• [To do]: Within the listing below, please copy exactly the lines between the line holding "Following her 19" and the line holding "Tapha loved trips", inclusive.
_____
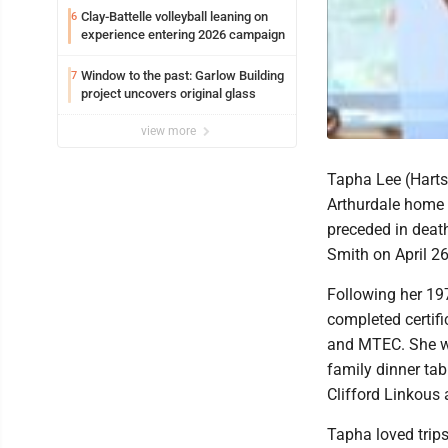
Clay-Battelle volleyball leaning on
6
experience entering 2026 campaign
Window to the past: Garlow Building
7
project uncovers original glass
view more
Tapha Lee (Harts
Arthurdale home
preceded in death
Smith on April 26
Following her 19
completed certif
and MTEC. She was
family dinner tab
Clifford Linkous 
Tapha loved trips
_____
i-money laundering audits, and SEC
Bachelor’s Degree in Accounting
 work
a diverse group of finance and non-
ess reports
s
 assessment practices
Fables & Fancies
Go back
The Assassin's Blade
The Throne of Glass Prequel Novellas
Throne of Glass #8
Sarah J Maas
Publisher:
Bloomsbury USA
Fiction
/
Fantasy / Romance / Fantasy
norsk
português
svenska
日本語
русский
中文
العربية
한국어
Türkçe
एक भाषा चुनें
_____
• [Task output]:
Following her 19
completed certif
and MTEC. She was
family dinner tab
Clifford Linkous 
Tapha loved trips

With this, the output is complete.